However, these decisions cannot be made in silos. They require IT and business to work from a shared view of what matters. In practice, this means having a transparent and integrated demand management approach—one that enables joint prioritization, avoids duplicated efforts, and aligns decisions to strategy. However, many organizations still struggle to establish this setup.

CIOs from across industries describe a common pattern: too many demands, not enough clarity. Often, teams waste time assessing initiatives that will never be implemented. Others get fast-tracked based on internal pressure, not on value. As one manufacturing CIO put it, “Without clear responsibilities and a joint prioritization with the business, IT stays reactive, misaligned, and overwhelmed”.

INSTRUCTION ->
In the passage on IT demand management, what common pattern do CIOs from across industries describe?

Stored items ->
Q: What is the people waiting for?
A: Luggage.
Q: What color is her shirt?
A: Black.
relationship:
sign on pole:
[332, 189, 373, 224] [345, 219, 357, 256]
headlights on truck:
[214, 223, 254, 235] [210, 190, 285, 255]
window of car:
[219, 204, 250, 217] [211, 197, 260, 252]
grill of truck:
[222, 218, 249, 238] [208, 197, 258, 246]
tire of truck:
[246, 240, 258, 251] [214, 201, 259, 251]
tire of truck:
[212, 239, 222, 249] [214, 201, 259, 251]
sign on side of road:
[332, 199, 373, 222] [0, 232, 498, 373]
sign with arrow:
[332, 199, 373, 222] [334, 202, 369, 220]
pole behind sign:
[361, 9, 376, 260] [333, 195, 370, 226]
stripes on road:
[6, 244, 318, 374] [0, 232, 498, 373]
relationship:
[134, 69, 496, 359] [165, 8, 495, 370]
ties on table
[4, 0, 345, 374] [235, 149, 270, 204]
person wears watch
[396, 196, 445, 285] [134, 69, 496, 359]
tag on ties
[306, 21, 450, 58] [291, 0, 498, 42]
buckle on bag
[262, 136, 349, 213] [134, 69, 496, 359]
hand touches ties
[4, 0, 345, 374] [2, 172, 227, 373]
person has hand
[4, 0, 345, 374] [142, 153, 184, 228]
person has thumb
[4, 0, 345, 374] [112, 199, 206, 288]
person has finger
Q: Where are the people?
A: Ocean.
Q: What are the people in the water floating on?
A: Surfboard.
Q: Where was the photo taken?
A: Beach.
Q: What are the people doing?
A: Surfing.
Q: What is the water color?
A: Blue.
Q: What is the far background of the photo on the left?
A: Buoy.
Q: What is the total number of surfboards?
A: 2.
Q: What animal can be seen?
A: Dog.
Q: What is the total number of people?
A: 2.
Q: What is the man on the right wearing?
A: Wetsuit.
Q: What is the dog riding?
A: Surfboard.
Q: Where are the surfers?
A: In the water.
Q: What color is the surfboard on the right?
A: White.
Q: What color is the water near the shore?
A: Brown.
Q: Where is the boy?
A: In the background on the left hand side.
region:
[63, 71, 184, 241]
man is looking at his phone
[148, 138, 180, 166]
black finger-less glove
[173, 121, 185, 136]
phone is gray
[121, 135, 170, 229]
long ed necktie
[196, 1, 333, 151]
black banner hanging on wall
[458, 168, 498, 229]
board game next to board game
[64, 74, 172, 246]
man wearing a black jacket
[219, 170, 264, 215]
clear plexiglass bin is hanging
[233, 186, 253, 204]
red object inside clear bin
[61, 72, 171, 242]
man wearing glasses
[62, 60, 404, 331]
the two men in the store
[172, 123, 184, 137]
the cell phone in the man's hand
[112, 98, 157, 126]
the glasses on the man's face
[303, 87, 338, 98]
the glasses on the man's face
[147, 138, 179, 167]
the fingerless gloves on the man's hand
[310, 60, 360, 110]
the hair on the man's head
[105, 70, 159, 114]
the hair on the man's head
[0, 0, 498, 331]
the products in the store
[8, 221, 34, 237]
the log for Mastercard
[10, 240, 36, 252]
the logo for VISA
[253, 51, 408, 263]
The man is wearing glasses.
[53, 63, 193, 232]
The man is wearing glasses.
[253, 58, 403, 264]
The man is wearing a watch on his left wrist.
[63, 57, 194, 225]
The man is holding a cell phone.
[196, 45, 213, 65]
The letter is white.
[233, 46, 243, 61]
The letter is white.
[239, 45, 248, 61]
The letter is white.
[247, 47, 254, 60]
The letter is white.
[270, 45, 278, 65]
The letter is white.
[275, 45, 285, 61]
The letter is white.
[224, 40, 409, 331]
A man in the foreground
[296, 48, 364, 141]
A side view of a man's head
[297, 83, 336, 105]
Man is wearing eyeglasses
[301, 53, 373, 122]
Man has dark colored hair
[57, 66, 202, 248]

==

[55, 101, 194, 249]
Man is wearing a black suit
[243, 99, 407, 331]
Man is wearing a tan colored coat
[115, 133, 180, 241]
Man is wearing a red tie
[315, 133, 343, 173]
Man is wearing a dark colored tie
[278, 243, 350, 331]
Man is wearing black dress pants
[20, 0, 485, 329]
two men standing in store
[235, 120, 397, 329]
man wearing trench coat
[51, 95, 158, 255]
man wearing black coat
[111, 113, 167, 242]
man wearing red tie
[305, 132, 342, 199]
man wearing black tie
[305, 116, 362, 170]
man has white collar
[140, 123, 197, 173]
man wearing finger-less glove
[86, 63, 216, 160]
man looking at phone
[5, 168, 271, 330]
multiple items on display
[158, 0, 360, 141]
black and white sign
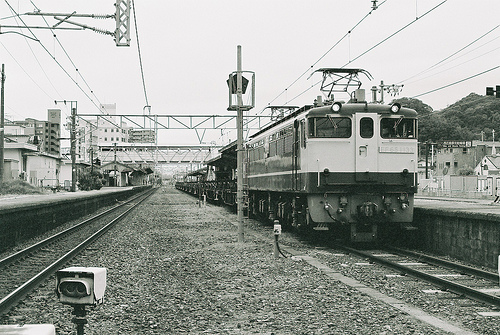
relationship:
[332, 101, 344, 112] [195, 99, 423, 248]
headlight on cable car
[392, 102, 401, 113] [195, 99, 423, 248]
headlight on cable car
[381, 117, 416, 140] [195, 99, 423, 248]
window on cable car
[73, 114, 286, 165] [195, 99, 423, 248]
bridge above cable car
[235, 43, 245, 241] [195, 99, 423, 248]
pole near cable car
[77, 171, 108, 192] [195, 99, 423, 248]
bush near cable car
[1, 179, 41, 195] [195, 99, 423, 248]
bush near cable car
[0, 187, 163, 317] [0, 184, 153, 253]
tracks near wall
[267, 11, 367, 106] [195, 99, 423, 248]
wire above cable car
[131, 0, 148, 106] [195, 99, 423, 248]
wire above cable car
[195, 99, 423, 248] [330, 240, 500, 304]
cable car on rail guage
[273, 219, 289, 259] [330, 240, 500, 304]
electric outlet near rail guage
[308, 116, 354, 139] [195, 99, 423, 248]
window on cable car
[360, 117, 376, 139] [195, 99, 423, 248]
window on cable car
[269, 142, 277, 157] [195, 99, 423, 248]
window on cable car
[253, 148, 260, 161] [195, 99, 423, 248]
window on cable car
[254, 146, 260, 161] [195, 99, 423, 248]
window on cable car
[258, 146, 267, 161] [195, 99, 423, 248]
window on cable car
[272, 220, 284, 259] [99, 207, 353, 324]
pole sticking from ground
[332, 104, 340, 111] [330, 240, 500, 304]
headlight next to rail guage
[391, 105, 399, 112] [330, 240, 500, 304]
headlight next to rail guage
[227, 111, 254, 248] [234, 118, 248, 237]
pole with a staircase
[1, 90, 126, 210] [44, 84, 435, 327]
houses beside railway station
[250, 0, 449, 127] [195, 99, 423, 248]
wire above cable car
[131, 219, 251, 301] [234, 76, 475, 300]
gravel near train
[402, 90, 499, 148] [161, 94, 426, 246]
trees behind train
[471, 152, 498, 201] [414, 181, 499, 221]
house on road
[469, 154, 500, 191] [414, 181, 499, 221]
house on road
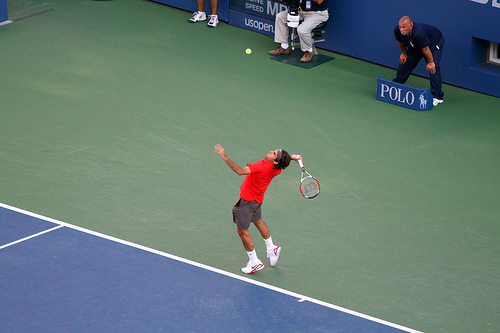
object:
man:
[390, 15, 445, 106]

ANSWER IN FULL ->
Too many demands, not enough clarity.